▶ **SOURCE MATERIAL**
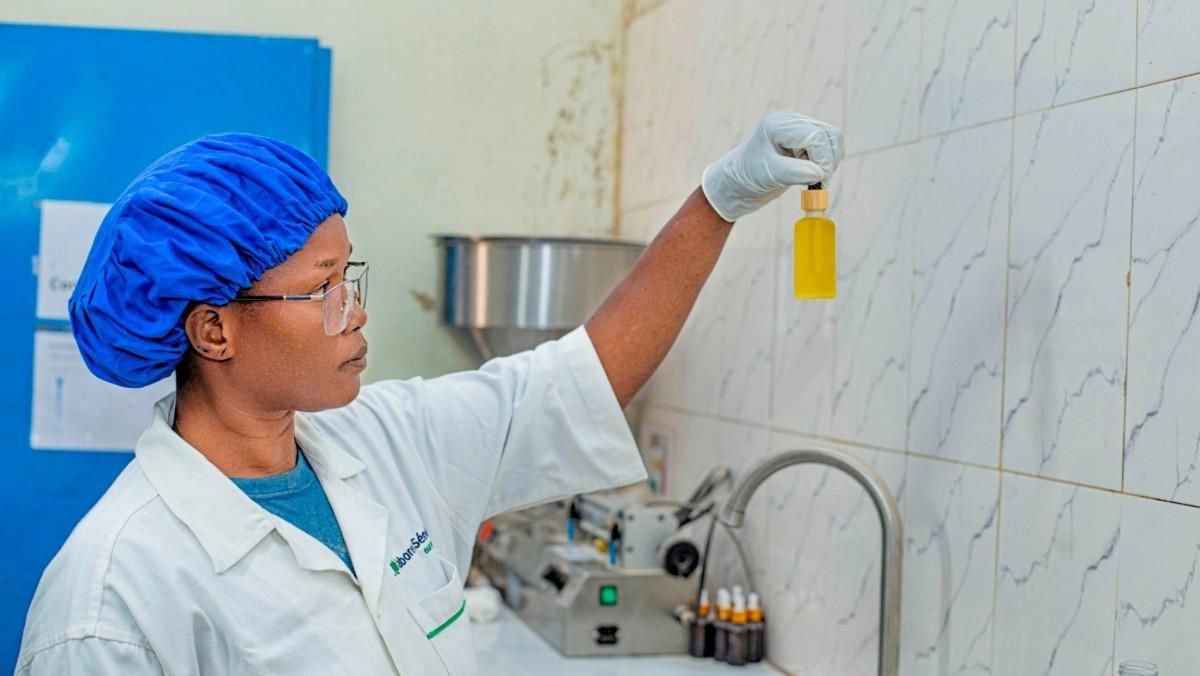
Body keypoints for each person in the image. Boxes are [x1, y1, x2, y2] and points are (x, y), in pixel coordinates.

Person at [15, 110, 842, 674]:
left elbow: (579, 378)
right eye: (322, 287)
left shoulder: (389, 440)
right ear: (214, 332)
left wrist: (720, 200)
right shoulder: (111, 595)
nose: (355, 309)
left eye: (352, 275)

▶ **HOW TO COMPLETE THIS TASK**
Omit the pictures, then copy out all the data exactly as it stands.

▶ **RESPONSE TO THE TASK**
Body keypoints for each person in the image. Boxes are [x1, y1, x2, y2] and points are (x, y), in pixel coordinates.

Person at [15, 110, 842, 674]:
left elbow: (579, 378)
right eye: (322, 287)
left shoulder: (389, 440)
right ear: (214, 332)
left wrist: (720, 200)
right shoulder: (111, 595)
nose: (355, 309)
left eye: (352, 275)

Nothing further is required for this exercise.